On a visit to the deep-water Port of Sines, Socialist leader Jose Luis Carneiro accused the Montenegro government of lacking any economic strategy and warned that Portugal is losing competitiveness.

Socialist Leader Carneiro Charges the Government With Having "No Agenda for the Economy" on a Sines Port Visit

The leader of Portugal's main opposition party has accused the centre-right government of lacking any coherent economic strategy, choosing the deep-water Port of Sines as the backdrop for one of his sharpest critiques to date.

José Luís Carneiro, secretary-general of the Socialist Party (Partido Socialista, or PS), spoke to journalists on Wednesday in Sines, in the Setúbal district, during a party tour he has branded the "Rota da Economia do Mar" (Maritime Economy Route). The government led by Prime Minister Luís Montenegro, he said, "is today without an agenda for the economy, and that is worrying."

Carneiro went further, arguing that the Portuguese economy "is entering a process of decline" and claiming that the country is losing competitiveness in 57 percent of its external markets. He framed the warning as a call for the government to set clear priorities at a time when growth forecasts for the year have been trimmed and external conditions have turned less favourable.

The choice of venue was deliberate.
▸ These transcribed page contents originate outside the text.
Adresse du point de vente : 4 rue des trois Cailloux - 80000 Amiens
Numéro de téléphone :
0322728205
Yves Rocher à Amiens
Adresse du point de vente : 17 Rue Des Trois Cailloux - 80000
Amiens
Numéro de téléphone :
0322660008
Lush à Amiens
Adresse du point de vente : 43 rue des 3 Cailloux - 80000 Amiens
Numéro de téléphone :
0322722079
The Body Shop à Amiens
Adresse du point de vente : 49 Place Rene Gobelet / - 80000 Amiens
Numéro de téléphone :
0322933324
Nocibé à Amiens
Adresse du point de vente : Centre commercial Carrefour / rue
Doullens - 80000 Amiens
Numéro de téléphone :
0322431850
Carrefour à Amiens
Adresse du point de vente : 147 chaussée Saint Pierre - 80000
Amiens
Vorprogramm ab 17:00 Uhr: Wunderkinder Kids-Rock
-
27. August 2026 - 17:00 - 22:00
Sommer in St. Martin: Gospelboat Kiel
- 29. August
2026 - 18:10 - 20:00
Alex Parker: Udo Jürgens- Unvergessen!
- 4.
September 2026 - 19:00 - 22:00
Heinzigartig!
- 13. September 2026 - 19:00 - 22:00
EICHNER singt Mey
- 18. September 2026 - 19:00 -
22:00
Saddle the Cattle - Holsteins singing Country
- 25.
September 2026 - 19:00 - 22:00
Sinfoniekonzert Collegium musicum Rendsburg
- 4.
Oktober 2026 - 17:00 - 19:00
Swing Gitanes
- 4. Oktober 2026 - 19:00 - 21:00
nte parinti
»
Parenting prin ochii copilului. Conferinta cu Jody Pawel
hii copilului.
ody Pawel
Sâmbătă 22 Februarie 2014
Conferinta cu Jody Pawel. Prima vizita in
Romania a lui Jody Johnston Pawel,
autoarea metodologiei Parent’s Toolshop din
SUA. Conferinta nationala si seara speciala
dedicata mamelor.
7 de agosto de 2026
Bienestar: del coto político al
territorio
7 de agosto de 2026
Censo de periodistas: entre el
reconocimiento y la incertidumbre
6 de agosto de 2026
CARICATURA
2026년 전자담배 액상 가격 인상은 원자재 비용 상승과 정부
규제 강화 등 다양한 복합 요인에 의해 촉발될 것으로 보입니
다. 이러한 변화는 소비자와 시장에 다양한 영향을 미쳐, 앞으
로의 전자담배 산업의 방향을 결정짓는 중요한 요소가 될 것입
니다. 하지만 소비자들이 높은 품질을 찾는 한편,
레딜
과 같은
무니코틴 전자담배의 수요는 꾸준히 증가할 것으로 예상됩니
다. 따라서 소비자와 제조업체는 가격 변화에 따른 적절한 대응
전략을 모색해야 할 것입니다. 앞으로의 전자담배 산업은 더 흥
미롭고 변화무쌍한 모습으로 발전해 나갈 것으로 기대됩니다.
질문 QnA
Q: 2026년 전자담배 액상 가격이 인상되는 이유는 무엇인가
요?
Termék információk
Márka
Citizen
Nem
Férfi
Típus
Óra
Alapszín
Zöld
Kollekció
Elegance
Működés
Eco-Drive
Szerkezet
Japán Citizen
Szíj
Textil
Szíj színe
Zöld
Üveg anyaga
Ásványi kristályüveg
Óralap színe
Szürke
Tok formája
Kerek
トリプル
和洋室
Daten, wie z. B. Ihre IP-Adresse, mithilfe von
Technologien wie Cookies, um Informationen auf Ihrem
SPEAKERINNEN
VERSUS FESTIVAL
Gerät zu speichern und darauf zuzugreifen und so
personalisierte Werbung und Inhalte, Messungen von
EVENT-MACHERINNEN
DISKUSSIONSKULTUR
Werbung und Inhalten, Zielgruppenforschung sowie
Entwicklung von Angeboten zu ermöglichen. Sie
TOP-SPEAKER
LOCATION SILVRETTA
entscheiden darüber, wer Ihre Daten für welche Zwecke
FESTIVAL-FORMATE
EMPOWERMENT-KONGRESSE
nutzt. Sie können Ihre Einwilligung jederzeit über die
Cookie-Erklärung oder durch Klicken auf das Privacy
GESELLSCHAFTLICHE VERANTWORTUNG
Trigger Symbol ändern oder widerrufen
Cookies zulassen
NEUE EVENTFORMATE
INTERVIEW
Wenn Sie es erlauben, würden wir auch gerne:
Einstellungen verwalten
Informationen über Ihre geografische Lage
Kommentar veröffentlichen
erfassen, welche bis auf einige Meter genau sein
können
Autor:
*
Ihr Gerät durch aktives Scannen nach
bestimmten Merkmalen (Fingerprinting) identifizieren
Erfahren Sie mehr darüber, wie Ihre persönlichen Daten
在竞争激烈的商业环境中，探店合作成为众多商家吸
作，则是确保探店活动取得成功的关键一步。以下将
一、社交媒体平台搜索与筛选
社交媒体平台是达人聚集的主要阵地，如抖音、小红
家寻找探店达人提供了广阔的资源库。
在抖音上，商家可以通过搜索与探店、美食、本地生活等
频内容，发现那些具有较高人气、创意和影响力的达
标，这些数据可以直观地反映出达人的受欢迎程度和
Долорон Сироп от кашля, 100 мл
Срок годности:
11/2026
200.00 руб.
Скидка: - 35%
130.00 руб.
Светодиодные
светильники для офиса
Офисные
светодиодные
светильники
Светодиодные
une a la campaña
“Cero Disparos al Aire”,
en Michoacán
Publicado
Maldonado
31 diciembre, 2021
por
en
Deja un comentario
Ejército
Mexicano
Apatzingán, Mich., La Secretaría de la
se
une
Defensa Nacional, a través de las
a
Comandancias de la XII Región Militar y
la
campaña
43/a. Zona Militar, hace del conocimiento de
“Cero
Sines is home to Portugal's largest port and its only deep-water harbour capable of receiving the biggest container ships, as well as a major energy terminal and a growing cluster of data-centre and logistics investment. Carneiro met the board of the Administração dos Portos de Sines e do Algarve (Ports of Sines and the Algarve Authority, or APS) and toured the container terminal, arguing afterwards that the port "should merit a high level of political priority."

He tied that priority to a broader agenda of infrastructure and connectivity, calling for stronger links between the port and the rail and road networks, and for energy interconnections that would let Sines serve as a gateway between Atlantic shipping routes and European markets. The Socialists have sought to position the maritime economy — ports, shipping, energy and the so-called blue economy — as a field where Portugal could carve out an industrial advantage.

Carneiro also used the occasion to stake out a clear difference with international institutions. He rejected a recent recommendation from the International Monetary Fund (IMF) that Portugal should wind down state support for young people buying their first home. "I do not agree with that IMF advice," he said, defending the housing measures introduced under the previous Socialist government as a response to an affordability crisis that has hit younger households hardest.

The remarks form part of a sustained effort by the PS, now in opposition after years in power, to challenge the Montenegro administration on economic management rather than ceding that ground. With public finances, competitiveness and housing all contested terrain, the party is betting that voters will respond to a message built around investment and long-term strategy.

For now, the government has its own reading of the economy, pointing to continued growth, a broadly balanced budget and falling unemployment. But Carneiro's intervention at Sines signals where the opposition intends to press hardest in the months ahead — and casts the country's flagship port as a symbol of the economic direction it says is missing.